Angus trató de levantarse. Sorprendido ante su propia mejoría, hizo un esfuerzo y se incorporó. Alfredo abandonó el trance de la dicción y se volvió en su busca. Entonces se inclinó sobre la mesa y abrió la mecha de la lámpara. La luz creció.
—He aquí el libro, Angus de Metz.
Diciendo esto, Alfredo aproximó la mesa al camastro y depositó el códice al pie de la luz. Ahora, los ojos ávidos de Angus descubrieron una portada que no le era desconocida: había visto símbolos semejantes años atrás, cuando visitase el templo de la espada. Recordaba la última conversación con Alfredo, y sus pecaminosas nupcias. Las escrituras de Remigio, la palabra del heresiarca, todo estaba allí, contenido en el continente de los signos: el Evangelio de la Espada.
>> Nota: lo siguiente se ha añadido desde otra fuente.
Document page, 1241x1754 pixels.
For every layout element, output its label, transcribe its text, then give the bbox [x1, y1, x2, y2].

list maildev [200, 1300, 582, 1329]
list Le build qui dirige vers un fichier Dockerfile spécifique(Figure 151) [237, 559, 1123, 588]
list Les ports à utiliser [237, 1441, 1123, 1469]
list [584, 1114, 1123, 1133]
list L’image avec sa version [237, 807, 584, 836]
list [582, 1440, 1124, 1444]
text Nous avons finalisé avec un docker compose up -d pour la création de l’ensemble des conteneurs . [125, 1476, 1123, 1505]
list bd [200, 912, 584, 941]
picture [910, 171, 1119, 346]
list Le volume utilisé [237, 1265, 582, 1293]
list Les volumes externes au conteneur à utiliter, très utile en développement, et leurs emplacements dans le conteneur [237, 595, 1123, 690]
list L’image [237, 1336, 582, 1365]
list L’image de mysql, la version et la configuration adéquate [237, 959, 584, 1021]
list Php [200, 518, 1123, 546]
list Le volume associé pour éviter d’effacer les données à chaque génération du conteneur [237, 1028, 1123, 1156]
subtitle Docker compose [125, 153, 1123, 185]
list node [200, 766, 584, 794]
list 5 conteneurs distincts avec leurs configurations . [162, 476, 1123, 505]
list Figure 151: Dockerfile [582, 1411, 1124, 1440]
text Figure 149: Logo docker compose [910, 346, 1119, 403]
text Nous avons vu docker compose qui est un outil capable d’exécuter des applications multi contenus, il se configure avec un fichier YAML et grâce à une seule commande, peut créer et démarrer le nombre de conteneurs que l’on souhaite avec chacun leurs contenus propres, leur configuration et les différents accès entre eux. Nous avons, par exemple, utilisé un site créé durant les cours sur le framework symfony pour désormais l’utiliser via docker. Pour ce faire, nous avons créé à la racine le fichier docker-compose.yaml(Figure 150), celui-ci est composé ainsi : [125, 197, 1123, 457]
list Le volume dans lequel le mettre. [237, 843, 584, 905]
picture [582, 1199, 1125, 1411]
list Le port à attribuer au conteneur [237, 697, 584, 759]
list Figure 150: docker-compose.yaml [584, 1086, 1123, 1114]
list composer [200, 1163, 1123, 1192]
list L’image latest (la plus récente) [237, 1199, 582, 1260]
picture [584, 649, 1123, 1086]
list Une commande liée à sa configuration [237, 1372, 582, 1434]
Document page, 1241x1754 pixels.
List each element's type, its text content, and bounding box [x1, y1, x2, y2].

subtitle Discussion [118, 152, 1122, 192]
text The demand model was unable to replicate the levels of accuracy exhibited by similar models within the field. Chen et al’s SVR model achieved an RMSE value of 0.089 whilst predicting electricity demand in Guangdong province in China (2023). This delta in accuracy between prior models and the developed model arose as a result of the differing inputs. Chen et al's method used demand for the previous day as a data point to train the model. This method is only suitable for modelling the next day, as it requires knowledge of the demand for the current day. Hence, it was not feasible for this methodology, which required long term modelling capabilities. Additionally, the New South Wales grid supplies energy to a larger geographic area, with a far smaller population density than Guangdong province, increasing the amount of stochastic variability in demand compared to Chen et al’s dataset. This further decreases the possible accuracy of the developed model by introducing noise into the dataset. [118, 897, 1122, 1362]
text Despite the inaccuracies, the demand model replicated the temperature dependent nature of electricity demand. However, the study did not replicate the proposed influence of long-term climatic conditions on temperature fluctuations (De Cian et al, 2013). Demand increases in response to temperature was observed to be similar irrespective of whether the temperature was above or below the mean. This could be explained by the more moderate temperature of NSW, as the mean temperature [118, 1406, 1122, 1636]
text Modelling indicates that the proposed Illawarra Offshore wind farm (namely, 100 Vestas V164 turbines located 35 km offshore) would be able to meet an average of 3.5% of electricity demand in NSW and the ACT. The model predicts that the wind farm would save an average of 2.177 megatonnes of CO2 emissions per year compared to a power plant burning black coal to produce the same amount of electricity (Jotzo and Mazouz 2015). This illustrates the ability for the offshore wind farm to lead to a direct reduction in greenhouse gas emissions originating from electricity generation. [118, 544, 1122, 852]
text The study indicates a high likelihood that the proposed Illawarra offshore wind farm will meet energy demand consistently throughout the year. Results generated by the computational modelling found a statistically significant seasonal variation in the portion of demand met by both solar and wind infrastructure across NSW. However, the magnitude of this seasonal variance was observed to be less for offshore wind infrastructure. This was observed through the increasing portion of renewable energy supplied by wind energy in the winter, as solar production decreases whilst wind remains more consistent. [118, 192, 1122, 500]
Se preguntaba si los signáculos allí anotados por Remigio tendrían un efecto tan devastador sobre la fe cristiana como lo tenía el sonido de las palabras que pronunciaba, si sería capaz de trasladar su poder casi mágico a una nigromancia del lenguaje.
—Aquí están recogidas las salmodiantes peticiones, las visiones, los misterios de Remigio. Aquí es donde las aves hablan, donde las bestias de la naturaleza encuentran su voz. Aquí el presente y el pasado se entrelazan sin ser presente ni pasado, creando una espesa trenza que es la red de pescador de la sabiduría, Angus de Metz. Ésta es la verdadera espada de Remigio, este es su legado.
Alfredo parecía poseído por una inspiración casi enfermiza, tal era el poder que aquel libro era capaz de ejercer sobre su imaginación.
—¿Qué vais a hacer? —preguntó Angus, con la sensación de haber despertado en mitad de una nueva pesadilla.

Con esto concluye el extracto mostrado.